> _Photos with calibration data_

-=-=-=-=-

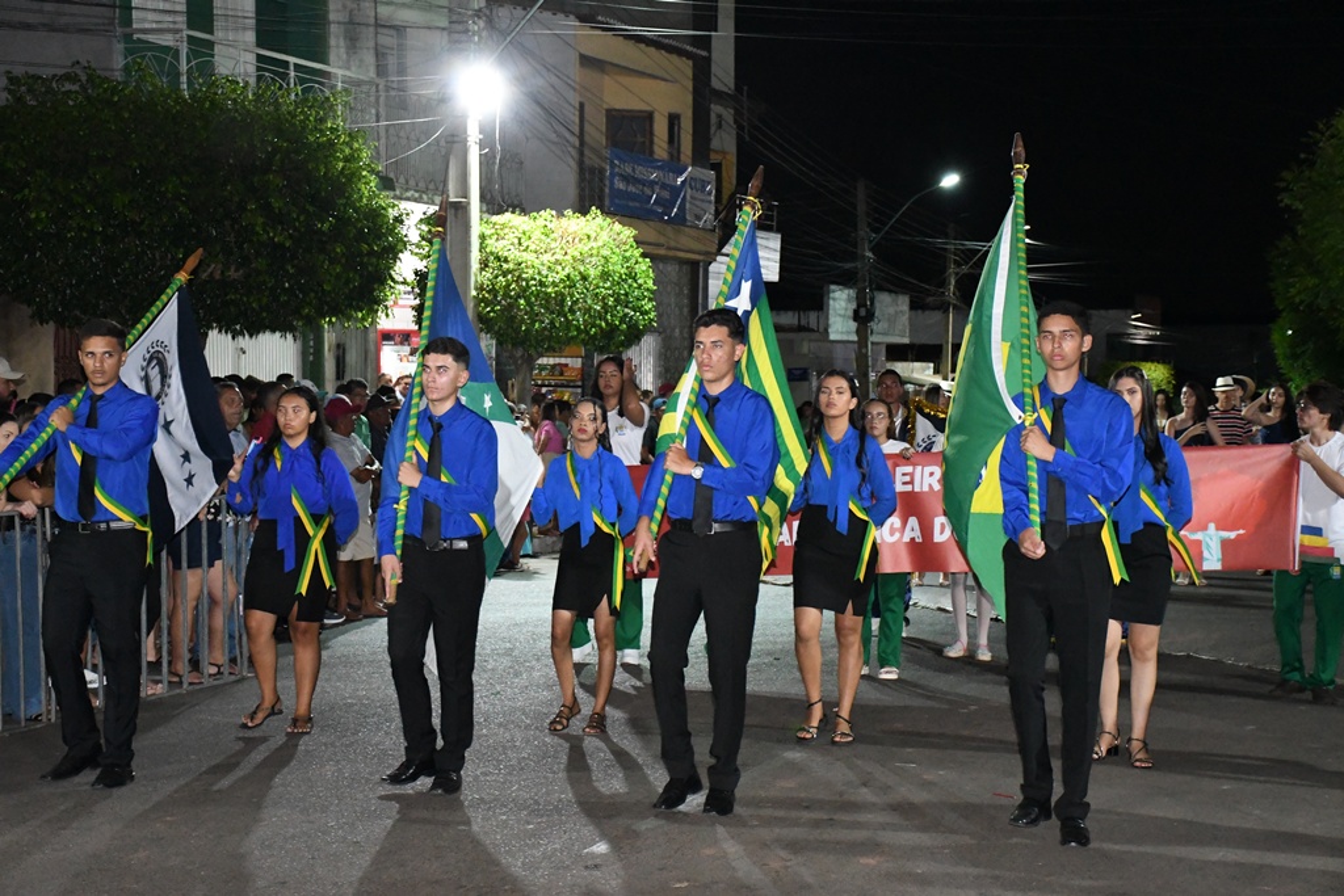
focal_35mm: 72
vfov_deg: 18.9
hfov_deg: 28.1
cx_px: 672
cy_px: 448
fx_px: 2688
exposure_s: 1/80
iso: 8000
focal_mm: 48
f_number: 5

-=-=-=-=-

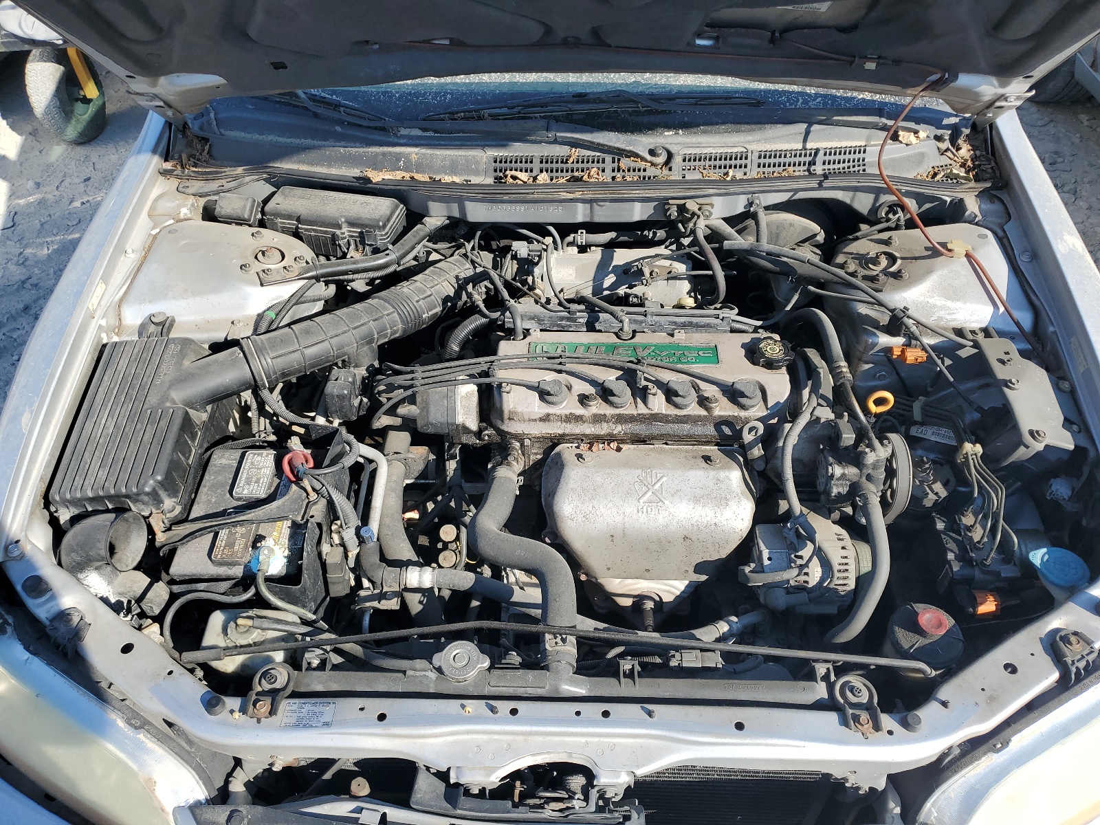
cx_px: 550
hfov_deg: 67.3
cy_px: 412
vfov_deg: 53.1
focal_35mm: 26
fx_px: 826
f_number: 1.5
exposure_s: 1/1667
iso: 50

-=-=-=-=-

> _Assignment_
Among the entries above, find the line with "focal_35mm: 72" and the line with "f_number: 5"; give again exactly these two lines and all lines between them.

> _Written reply_
focal_35mm: 72
vfov_deg: 18.9
hfov_deg: 28.1
cx_px: 672
cy_px: 448
fx_px: 2688
exposure_s: 1/80
iso: 8000
focal_mm: 48
f_number: 5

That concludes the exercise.